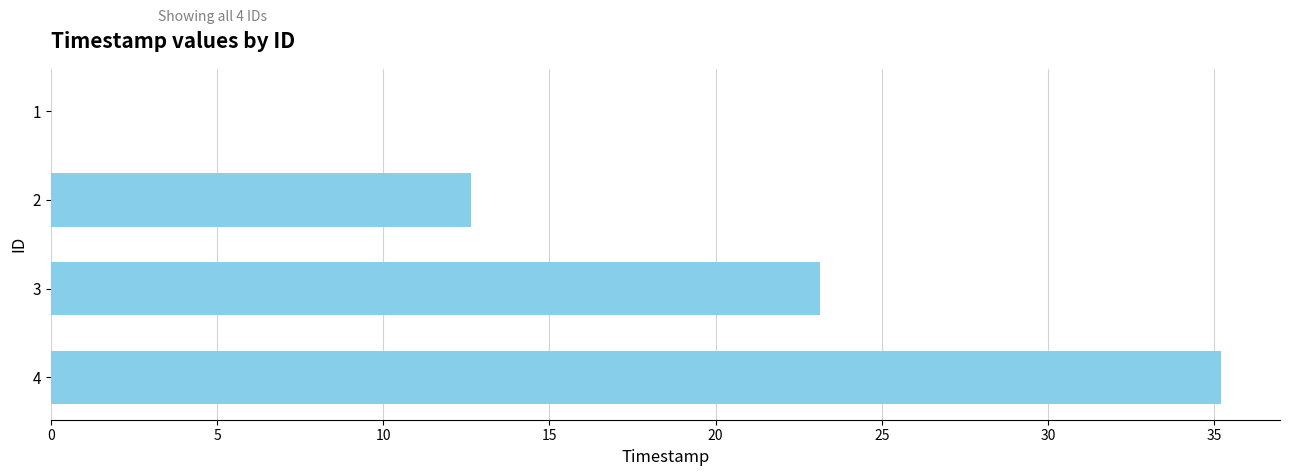

What is the change in value from 2 to 4?

+22.6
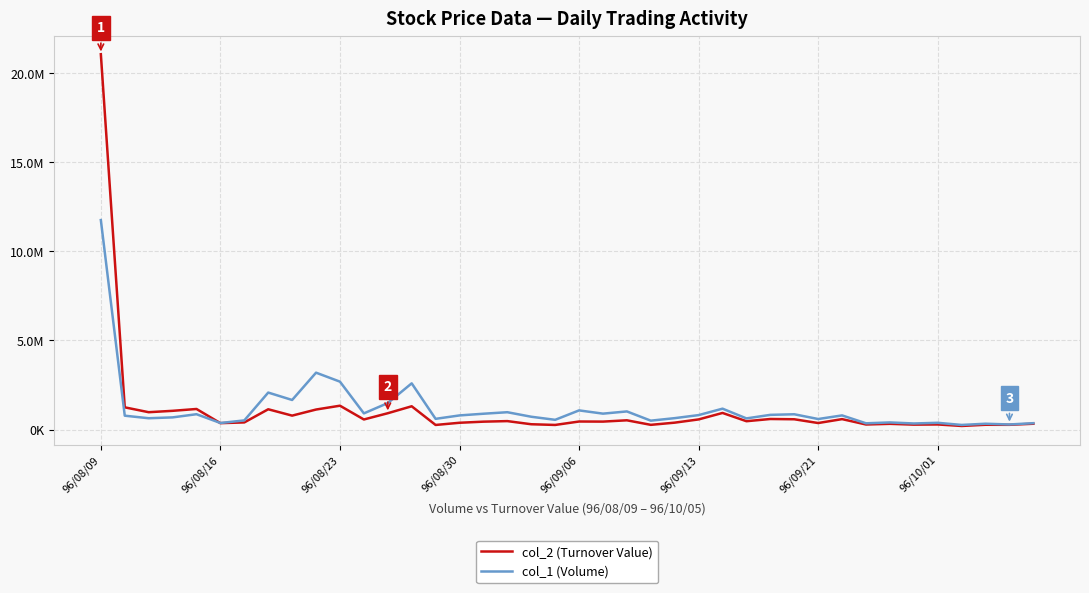

Rank the series by their maximum value, from lowest to highest.

col_1 (Volume), col_2 (Turnover Value)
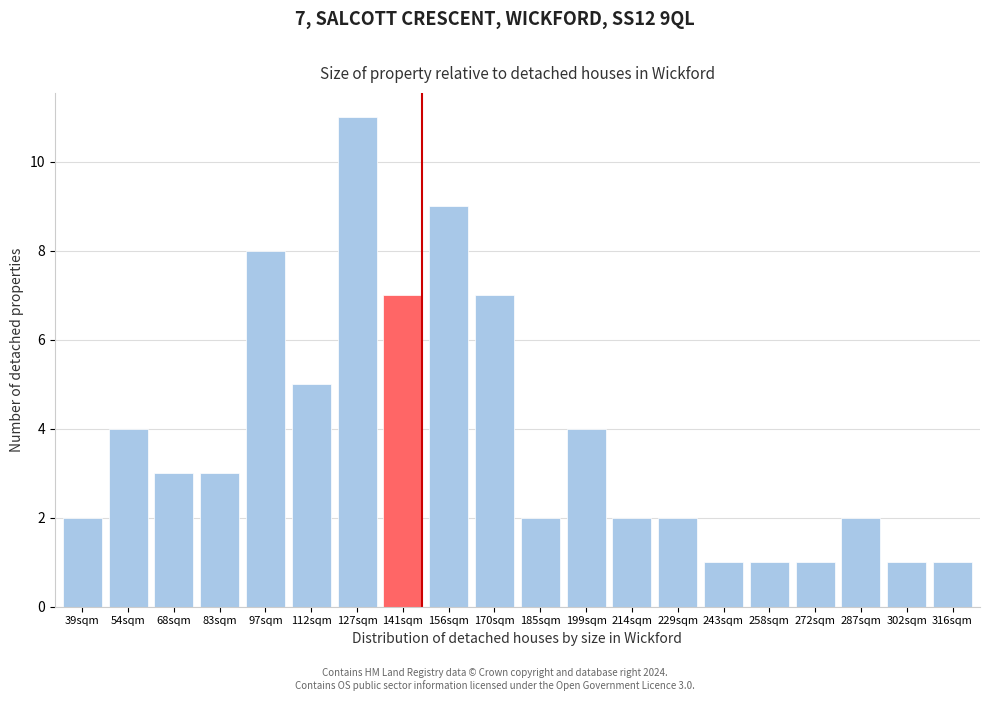

Reading left to right, extract all data points from this chart.

39sqm=2	54sqm=4	68sqm=3	83sqm=3	97sqm=8	112sqm=5	127sqm=11	141sqm=7	156sqm=9	170sqm=7	185sqm=2	199sqm=4	214sqm=2	229sqm=2	243sqm=1	258sqm=1	272sqm=1	287sqm=2	302sqm=1	316sqm=1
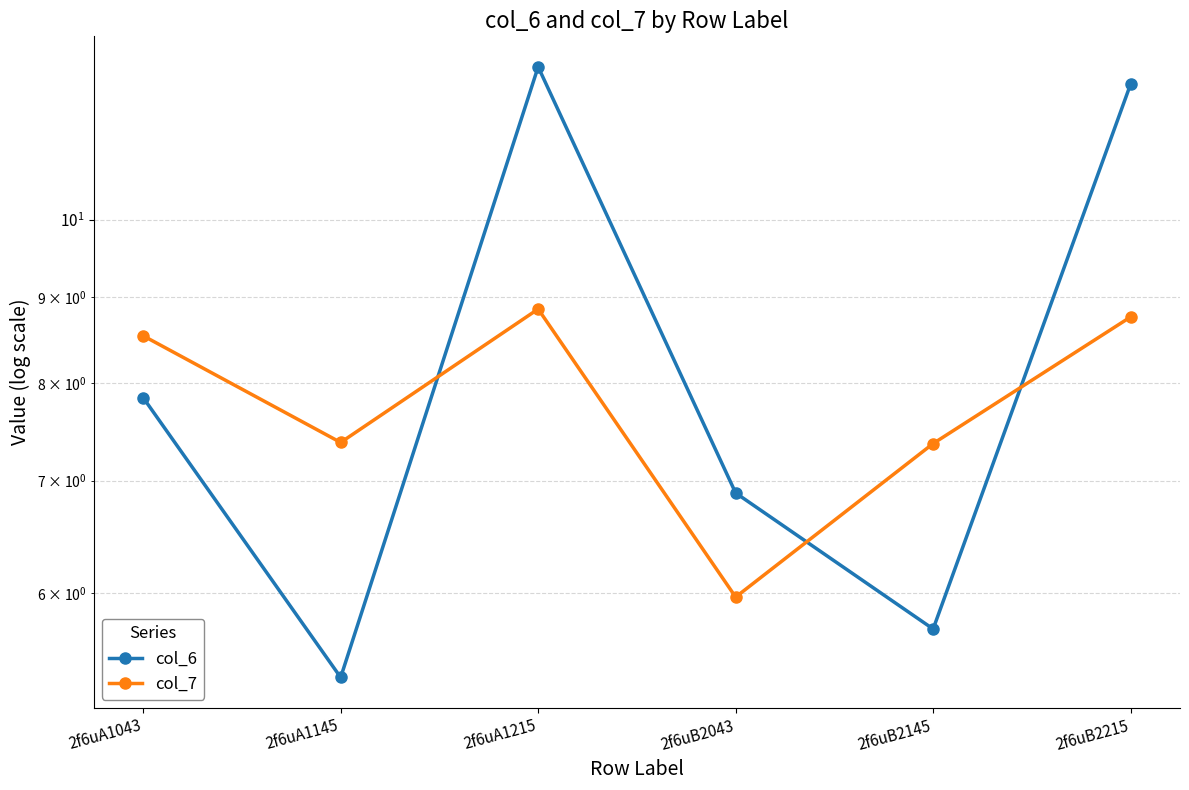

Between 2f6uA1215 and 2f6uB2145, which series saw the biggest shift?

col_6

* Task instructions *
Return each of the lines above verbatim, omitting the pictures.

* Reply to the task *
What is the change in value from 2 to 4?

+22.6

Rank the series by their maximum value, from lowest to highest.

col_1 (Volume), col_2 (Turnover Value)

Reading left to right, extract all data points from this chart.

39sqm=2	54sqm=4	68sqm=3	83sqm=3	97sqm=8	112sqm=5	127sqm=11	141sqm=7	156sqm=9	170sqm=7	185sqm=2	199sqm=4	214sqm=2	229sqm=2	243sqm=1	258sqm=1	272sqm=1	287sqm=2	302sqm=1	316sqm=1

Between 2f6uA1215 and 2f6uB2145, which series saw the biggest shift?

col_6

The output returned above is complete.